OPDRACHTEN:
a) Schrijf uit de uitspraak over de Wajong-uitkering woord voor woord over wat er staat tussen "Uitspraak 26‑03‑2021" en "af te zien.", beide inbegrepen.
b) Welk zaaknummer heeft de uitspraak over de Wajong-uitkering?
c) Schrijf de uitspraak over de Wajong-uitkering verder, te beginnen na de laatste zin.

BRONTEKST:
CRvB, 26-03-2021, nr. 19/2846 WAJONG
ECLI:NL:CRVB:2021:694
- Instantie
Centrale Raad van Beroep
- Datum
26-03-2021
- Zaaknummer
19/2846 WAJONG
- Vakgebied(en)
Sociale zekerheid algemeen (V)
- Brondocumenten en formele relaties
ECLI:NL:CRVB:2021:694, Uitspraak, Centrale Raad van Beroep, 26‑03‑2021; (Hoger beroep)
Uitspraak 26‑03‑2021
Inhoudsindicatie
Herziening en terugvordering Wajong-uitkering op de grond dat appellant door zijn inkomsten teveel aan Wajong/uitkering heeft ontvangen. Geen aanleiding om te oordelen dat het Uwv de Beleidsregels schorsing, opschorting, intrekking en herziening uitkeringen 2006 (Beleidsregels) in het geval van appellant niet op consistente wijze heeft toegepast. Het had appellant redelijkerwijs duidelijk kunnen en moeten zijn dat de inkomsten van invloed konden zijn op zijn recht dan wel op de hoogte van zijn uitkering. Geen spraken van dringende redenen om van terugvordering af te zien.

FRAGMENTEN UIT RECORDS:
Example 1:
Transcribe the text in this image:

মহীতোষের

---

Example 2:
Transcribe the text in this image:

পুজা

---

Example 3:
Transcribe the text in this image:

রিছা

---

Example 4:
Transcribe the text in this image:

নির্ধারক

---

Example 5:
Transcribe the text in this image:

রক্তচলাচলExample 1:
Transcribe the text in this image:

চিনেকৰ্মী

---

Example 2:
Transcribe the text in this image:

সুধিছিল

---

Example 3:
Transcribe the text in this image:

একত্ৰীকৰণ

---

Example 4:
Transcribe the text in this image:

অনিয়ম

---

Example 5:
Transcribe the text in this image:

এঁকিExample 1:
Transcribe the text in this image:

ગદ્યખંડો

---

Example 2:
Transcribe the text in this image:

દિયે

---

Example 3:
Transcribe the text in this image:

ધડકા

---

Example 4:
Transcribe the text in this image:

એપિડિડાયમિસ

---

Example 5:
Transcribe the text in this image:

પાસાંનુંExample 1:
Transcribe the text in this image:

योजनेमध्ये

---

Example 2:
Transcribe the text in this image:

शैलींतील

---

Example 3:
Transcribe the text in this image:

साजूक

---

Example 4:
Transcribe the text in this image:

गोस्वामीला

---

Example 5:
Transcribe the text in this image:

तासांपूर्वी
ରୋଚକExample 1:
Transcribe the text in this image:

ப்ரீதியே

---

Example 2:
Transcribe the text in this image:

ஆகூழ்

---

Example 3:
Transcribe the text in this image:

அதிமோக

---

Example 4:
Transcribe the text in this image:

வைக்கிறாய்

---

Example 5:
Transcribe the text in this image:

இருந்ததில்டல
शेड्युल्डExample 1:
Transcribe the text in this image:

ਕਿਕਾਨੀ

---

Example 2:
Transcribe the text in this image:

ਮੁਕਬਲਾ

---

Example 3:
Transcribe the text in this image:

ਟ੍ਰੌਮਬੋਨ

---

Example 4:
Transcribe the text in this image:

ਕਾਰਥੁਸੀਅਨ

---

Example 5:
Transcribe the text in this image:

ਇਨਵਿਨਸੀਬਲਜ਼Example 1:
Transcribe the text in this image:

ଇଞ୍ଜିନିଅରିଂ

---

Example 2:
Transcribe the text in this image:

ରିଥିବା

ANTWOORDEN:
a)
Uitspraak 26‑03‑2021
Inhoudsindicatie
Herziening en terugvordering Wajong-uitkering op de grond dat appellant door zijn inkomsten teveel aan Wajong/uitkering heeft ontvangen. Geen aanleiding om te oordelen dat het Uwv de Beleidsregels schorsing, opschorting, intrekking en herziening uitkeringen 2006 (Beleidsregels) in het geval van appellant niet op consistente wijze heeft toegepast. Het had appellant redelijkerwijs duidelijk kunnen en moeten zijn dat de inkomsten van invloed konden zijn op zijn recht dan wel op de hoogte van zijn uitkering. Geen spraken van dringende redenen om van terugvordering af te zien.

b) 19/2846 WAJONG

c)
Partij(en)
19 2846 WAJONG
Datum uitspraak: 26 maart 2021
Centrale Raad van Beroep
Enkelvoudige kamer
Uitspraak op het hoger beroep tegen de uitspraak van de rechtbank Midden-Nederland van
16 mei 2019, 18/4206 (aangevallen uitspraak)
Partijen:
[Appellant] te [woonplaats] (appellant)
de Raad van bestuur van het Uitvoeringsinstituut werknemersverzekeringen (Uwv)
PROCESVERLOOP
Namens appellant heeft mr. M.G. van Westrenen, advocaat, hoger beroep ingesteld.
Het Uwv heeft een verweerschrift ingediend.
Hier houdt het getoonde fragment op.